HOW TO COMPLETE THIS TASK
Each line of the data below that holds the word "Junker" is to be reported in full.

EXTRACTED DATA

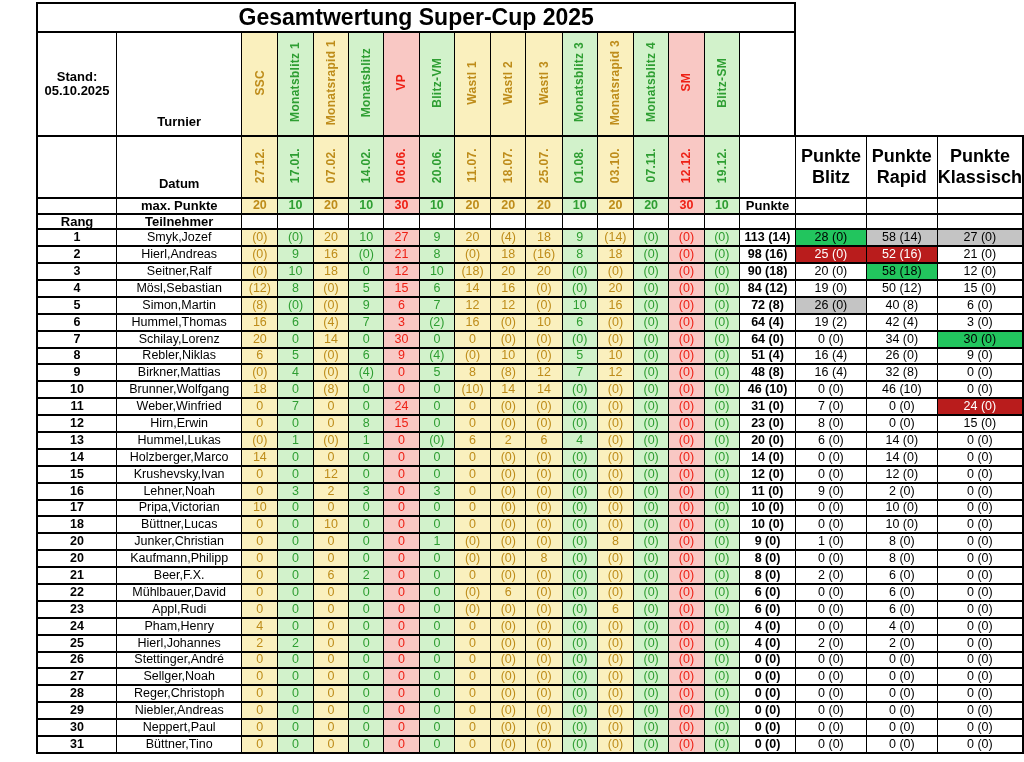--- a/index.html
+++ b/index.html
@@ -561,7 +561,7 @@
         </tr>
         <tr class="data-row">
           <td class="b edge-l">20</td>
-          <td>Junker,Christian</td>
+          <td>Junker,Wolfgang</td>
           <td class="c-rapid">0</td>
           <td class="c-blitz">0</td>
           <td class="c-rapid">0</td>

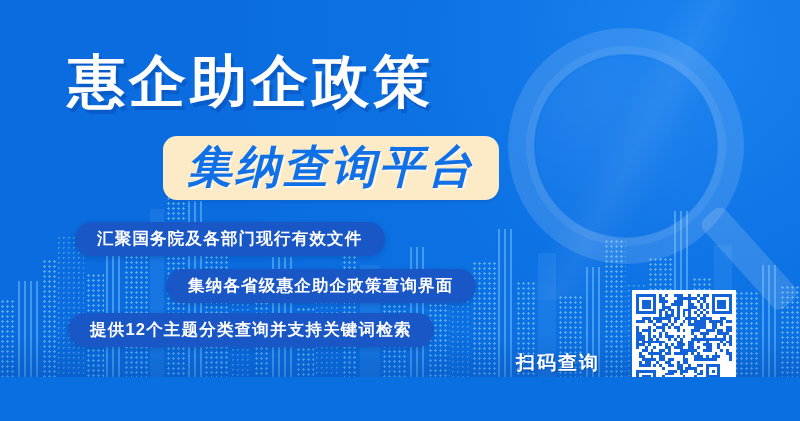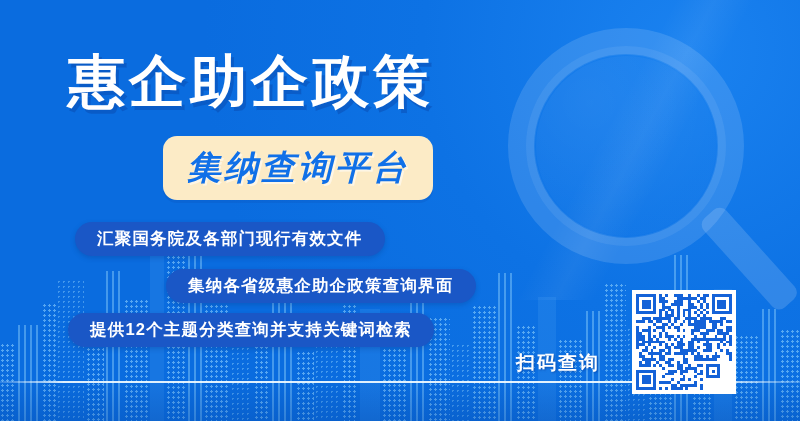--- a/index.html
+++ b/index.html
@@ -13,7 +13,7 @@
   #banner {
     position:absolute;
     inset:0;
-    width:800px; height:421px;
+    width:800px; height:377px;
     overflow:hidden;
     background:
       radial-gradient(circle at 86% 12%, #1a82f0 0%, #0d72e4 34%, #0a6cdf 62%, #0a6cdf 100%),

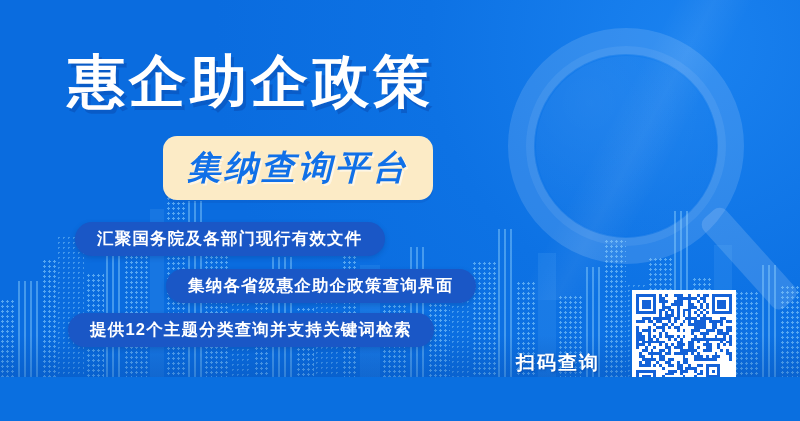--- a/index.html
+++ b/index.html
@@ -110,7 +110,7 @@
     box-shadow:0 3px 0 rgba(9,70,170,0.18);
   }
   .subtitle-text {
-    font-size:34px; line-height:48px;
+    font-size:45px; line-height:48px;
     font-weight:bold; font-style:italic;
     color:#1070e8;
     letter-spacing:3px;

WRITTEN RESPONSE
-          <td>Junker,Christian</td>
+          <td>Junker,Wolfgang</td>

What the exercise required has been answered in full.